2.2.3. Demand Response and the PRM

Addressing a settlement regarding San Diego Gas & Electric Company's (SDG&E) application for a proposed Advanced Metering Infrastructure (AMI) project, the Commission discussed SDG&E's claim that, through AMI, SDG&E would be able to reduce its planning reserves. According to SDG&E, a possible long term benefit of reduced demand volatility brought about by AMI would be the ability to reduce the level of planning reserves by 1% (e.g., from 15% to 14%). Although the Commission found this to be a "too speculative benefit and too remote from the AMI Project to consider and quantify" for purposes of evaluating the AMI project, it acknowledged that the existence of AMI technology may be one of many factors upon which determinations of planning reserves are based. (D.07-04-043, pp. 62-63.)

2.3. Revisiting the PRM

Since the 15-17% PRM was established in early 2004, parties have continued to raise concerns about the determination of the PRM in ongoing procurement proceedings. Perhaps most notably, the CAISO filed a petition for modification of D.05-10-042 in which it asked that the Commission establish a 23% PRM for non-summer months. While denying the CAISO's petition without prejudice on procedural grounds, the Commission stated that "[w]e recognize the importance of revisiting aspects of the PRM at an appropriate time and in an appropriate forum." (D.06-12-037, p. 10.) The December 22, 2006 Assigned Commissioner's Ruling and Scoping Memo for Phase 2 of Rulemaking 05-12-013 provided that "consideration of updating the 15-17% planning reserve margin" was within the scope of the proceeding. However, in a subsequent ruling issued on November 19, 2007, the assigned Commissioner determined that the PRM should be reviewed comprehensively in a separate rulemaking. We affirm that ruling, and adopt this new rulemaking for the reasons stated therein and in this order.

2.4. Planning Reserves in Other Jurisdictions

Around the country, a variety of approaches are used to determine and set a proper level of capacity and reserves needed to maintain a desired reliability level. While some use deterministic modeling, other balancing authorities use a probabilistic modeling methodology to assess and set the proper levels of operating and planning reserves. The probabilistic approach focuses on setting capacity and reserve obligations relative to a reliability metric such as Expected Unserved Energy, LOLP, Loss of Load Expectancy, or more granular variations such as Hourly Loss of Load Expectancy.

1 California's electric generation market includes both utility-owned generation and merchant generation.
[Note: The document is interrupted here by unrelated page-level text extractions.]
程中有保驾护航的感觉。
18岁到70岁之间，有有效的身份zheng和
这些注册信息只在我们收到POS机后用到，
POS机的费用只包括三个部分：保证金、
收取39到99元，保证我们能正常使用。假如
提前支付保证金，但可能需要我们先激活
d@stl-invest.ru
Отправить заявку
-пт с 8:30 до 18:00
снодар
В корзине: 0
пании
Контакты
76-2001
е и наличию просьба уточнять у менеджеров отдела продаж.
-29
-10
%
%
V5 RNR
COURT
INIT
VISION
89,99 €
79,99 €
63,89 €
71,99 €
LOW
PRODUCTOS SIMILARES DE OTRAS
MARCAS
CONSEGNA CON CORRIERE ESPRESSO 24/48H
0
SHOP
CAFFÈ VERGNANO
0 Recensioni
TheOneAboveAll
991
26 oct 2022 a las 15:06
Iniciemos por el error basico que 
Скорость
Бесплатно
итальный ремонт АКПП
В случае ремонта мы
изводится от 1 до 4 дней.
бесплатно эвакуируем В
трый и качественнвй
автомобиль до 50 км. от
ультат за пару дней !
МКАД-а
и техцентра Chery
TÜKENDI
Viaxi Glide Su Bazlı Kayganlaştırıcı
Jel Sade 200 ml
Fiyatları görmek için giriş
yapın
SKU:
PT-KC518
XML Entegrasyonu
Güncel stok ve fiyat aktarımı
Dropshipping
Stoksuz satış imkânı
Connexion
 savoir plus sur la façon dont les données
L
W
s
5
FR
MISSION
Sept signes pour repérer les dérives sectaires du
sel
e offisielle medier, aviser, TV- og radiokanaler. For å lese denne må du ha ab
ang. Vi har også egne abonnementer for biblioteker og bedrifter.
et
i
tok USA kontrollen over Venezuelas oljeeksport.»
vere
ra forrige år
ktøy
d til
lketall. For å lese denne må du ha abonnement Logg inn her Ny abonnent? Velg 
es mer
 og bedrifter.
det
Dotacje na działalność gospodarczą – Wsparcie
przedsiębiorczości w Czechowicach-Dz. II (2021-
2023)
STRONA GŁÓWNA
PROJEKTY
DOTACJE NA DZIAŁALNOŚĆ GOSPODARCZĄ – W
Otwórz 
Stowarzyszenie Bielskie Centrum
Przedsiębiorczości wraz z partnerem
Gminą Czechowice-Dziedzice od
CAISO-controlled grid depends upon both sources of generation.

2 ORA is the predecessor to the Division of Ratepayer Advocates.

3 The minimum PRM requirement that must be met by LSEs in connection with the RA obligation is 15%. However, for LTPP purposes, the Commission allowed a range up to 17% to account for lumpiness in investment. (D.04-01-050, Conclusion of Law 5, p. 193.)

D.04-10-035 accelerated the implementation schedule for the 15-17% PRM requirement from 2008 to June 2006.

4 D.07-04-049 modified D.07-01-041 and denied rehearing of it as modified. The findings of fact quoted here were not modified.